Anders als es bei Feiertagsbesuchen von US-Präsidenten Tradition ist, warb er in seiner Ansprache auch für seine politische Agenda. So verteidigte Trump seine Pläne für den kompletten Abzug der US-Armee aus Syrien, warf den gegnerischen Demokraten im Kongress vor, die Finanzierung einer Mauer zu Mexiko zu verweigern und zu wenig Geld für die Verteidigung ausgeben zu wollen - und schwärmte davon, wie er selbst sich um die Streitkräfte kümmere.

"Ihr beschützt uns. Wir werden Euch immer beschützen. Und Sie haben das gerade erlebt, weil Sie gerade eine der größten Gehaltserhöhungen bekommen haben, die Sie je erhalten haben", rief der Oberbefehlshaber seiner Truppe zu, wie US-Medien berichten. "Sie haben seit mehr als zehn Jahren keine mehr bekommen. Mehr als zehn Jahre. Und wir haben Ihnen eine große besorgt. Ich habe Ihnen eine große besorgt. Ich habe Ihnen eine große besorgt."

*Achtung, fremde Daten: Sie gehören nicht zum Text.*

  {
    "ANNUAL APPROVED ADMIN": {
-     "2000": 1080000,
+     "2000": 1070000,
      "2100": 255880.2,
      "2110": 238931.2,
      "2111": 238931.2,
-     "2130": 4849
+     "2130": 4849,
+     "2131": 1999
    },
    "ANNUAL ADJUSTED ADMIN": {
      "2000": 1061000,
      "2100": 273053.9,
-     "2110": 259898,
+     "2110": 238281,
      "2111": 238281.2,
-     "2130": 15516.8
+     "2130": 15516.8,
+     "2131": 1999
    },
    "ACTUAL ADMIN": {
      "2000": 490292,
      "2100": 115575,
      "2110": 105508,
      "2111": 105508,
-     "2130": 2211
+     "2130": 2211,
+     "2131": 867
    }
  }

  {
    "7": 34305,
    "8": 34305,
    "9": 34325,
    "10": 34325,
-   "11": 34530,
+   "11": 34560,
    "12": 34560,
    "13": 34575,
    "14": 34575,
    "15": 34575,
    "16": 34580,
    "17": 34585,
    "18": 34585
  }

Trump präsentiert sich als Kämpfer für die Soldaten

Eine Menge Leute seien angekommen und hätten auf eine geringere Lohnerhöhung gedrängt, erzählte Trump den Soldatinnen und Soldaten. "Sie sagten: 'Weißt du, wir könnten es kleiner machen. Wir könnten es drei Prozent machen, wir könnten es zwei Prozent machen, wir könnten es vier Prozent machen'", zitiert CNN den US-Präsidenten. "Ich sagte: 'Nein. Macht zehn Prozent draus. Macht mehr als zehn Prozent draus.' Weil es lange her ist, es ist mehr als zehn Jahre her. Mehr als zehn Jahre her, das ist eine lange Zeit."

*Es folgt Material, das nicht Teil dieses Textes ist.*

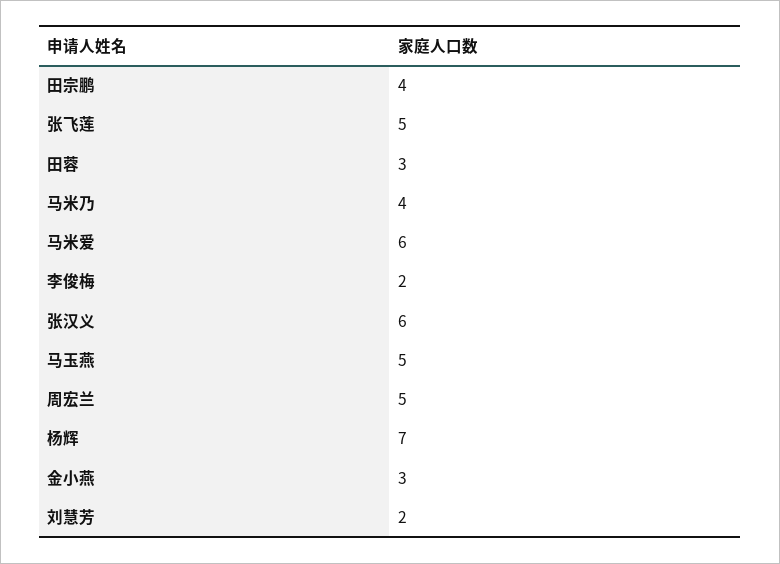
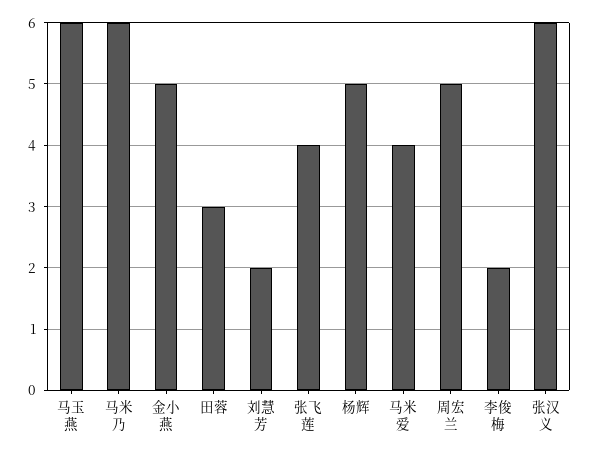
  {
-   "田宗鹏": 4,
-   "张飞莲": 5,
+   "张飞莲": 4,
    "田蓉": 3,
-   "马米乃": 4,
+   "马米乃": 6,
-   "马米爱": 6,
+   "马米爱": 4,
    "李俊梅": 2,
    "张汉义": 6,
-   "马玉燕": 5,
+   "马玉燕": 6,
    "周宏兰": 5,
-   "杨辉": 7,
+   "杨辉": 5,
-   "金小燕": 3,
+   "金小燕": 5,
    "刘慧芳": 2
  }

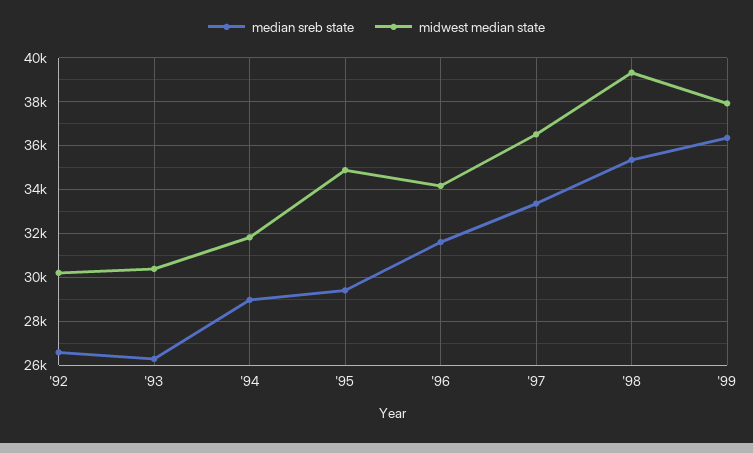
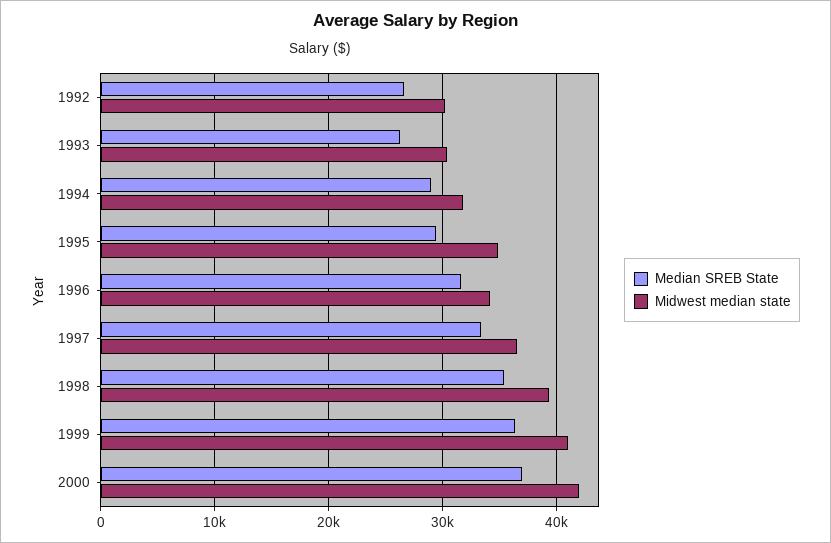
  {
    "median sreb state": {
      "'92": 26500,
      "'93": 26500,
      "'94": 29000,
      "'95": 29500,
      "'96": 31500,
      "'97": 33500,
      "'98": 35500,
-     "'99": 36500
+     "'99": 36500,
+     "2000": 37000
    },
    "midwest median state": {
      "'92": 30000,
      "'93": 30500,
      "'94": 32000,
      "'95": 35000,
      "'96": 34000,
      "'97": 36500,
      "'98": 39500,
-     "'99": 38000
+     "'99": 41000,
+     "2000": 42000
    }
  }

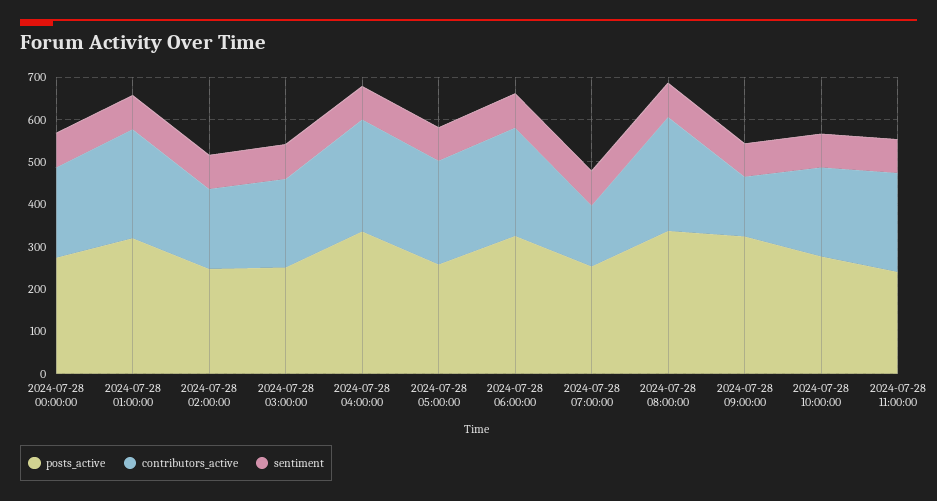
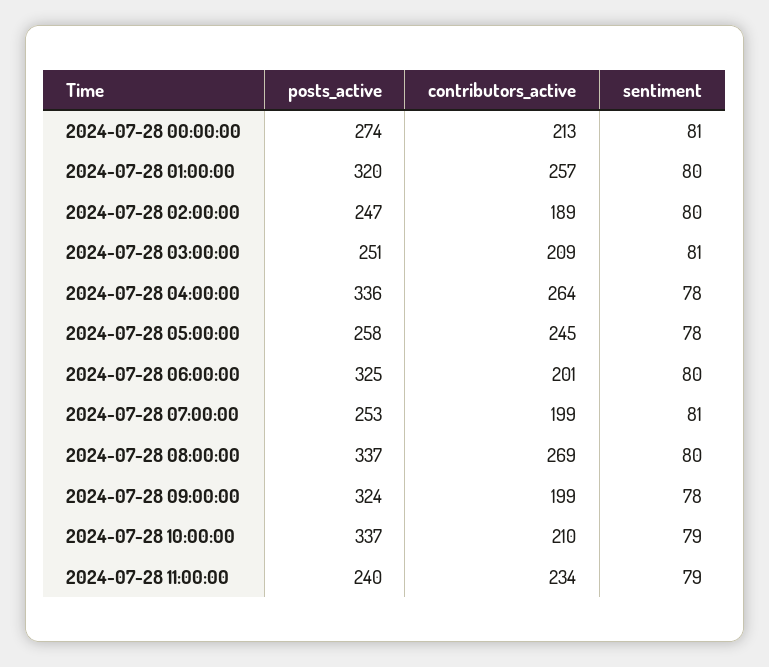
  {
    "posts_active": {
      "2024-07-28 00:00:00": 274,
      "2024-07-28 01:00:00": 320,
      "2024-07-28 02:00:00": 247,
      "2024-07-28 03:00:00": 251,
      "2024-07-28 04:00:00": 336,
      "2024-07-28 05:00:00": 258,
      "2024-07-28 06:00:00": 325,
      "2024-07-28 07:00:00": 253,
      "2024-07-28 08:00:00": 337,
      "2024-07-28 09:00:00": 324,
-     "2024-07-28 10:00:00": 280,
+     "2024-07-28 10:00:00": 337,
      "2024-07-28 11:00:00": 240
    },
    "contributors_active": {
      "2024-07-28 00:00:00": 213,
      "2024-07-28 01:00:00": 257,
      "2024-07-28 02:00:00": 189,
      "2024-07-28 03:00:00": 209,
      "2024-07-28 04:00:00": 264,
      "2024-07-28 05:00:00": 245,
-     "2024-07-28 06:00:00": 260,
+     "2024-07-28 06:00:00": 201,
-     "2024-07-28 07:00:00": 140,
+     "2024-07-28 07:00:00": 199,
      "2024-07-28 08:00:00": 269,
-     "2024-07-28 09:00:00": 140,
+     "2024-07-28 09:00:00": 199,
      "2024-07-28 10:00:00": 210,
      "2024-07-28 11:00:00": 234
    },
    "sentiment": {
      "2024-07-28 00:00:00": 81,
      "2024-07-28 01:00:00": 80,
      "2024-07-28 02:00:00": 80,
      "2024-07-28 03:00:00": 81,
      "2024-07-28 04:00:00": 78,
      "2024-07-28 05:00:00": 78,
      "2024-07-28 06:00:00": 80,
      "2024-07-28 07:00:00": 81,
      "2024-07-28 08:00:00": 80,
      "2024-07-28 09:00:00": 78,
      "2024-07-28 10:00:00": 79,
      "2024-07-28 11:00:00": 79
    }
  }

Eigenlob stinkt, sagt der Volksmund. Und dieses Eigenlob von Donald Trump riecht besonders unangenehm, denn es war gleich doppelt gelogen: Erstens betrage die Lohnerhöhung für Angehörige der US-Armee, die der Präsident als Teil eines riesigen Ausgabenpakets Anfang des Jahres genehmigt hat, nicht zehn, sondern lediglich 2,6 Prozent für 2019, schreibt unter anderem CNN. Und zweitens sei die Bezahlung des Militärs seit mehr als drei Jahrzehnten in jedem Jahr gestiegen, auch in diesem Jahr um 2,4 Prozent. Die von Trump genehmigten 2,6 Prozent für das nächste Jahr seien lediglich die höchste der Gehaltssteigerung aus den letzten neun Jahren.

Was der Weihnachtsmann von Donald Trumps Lügen hält und ob er den US-Präsidenten bei der Bescherung im Weißen Haus für seine Unehrlichkeit abgestraft hat, ist nicht überliefert. Allerdings glaubt Donald Trump ohnehin nicht an "Santa Claus", wie er kürzlich einem siebenjährigen Kind klar machte - aber das ist eine andere Geschichte.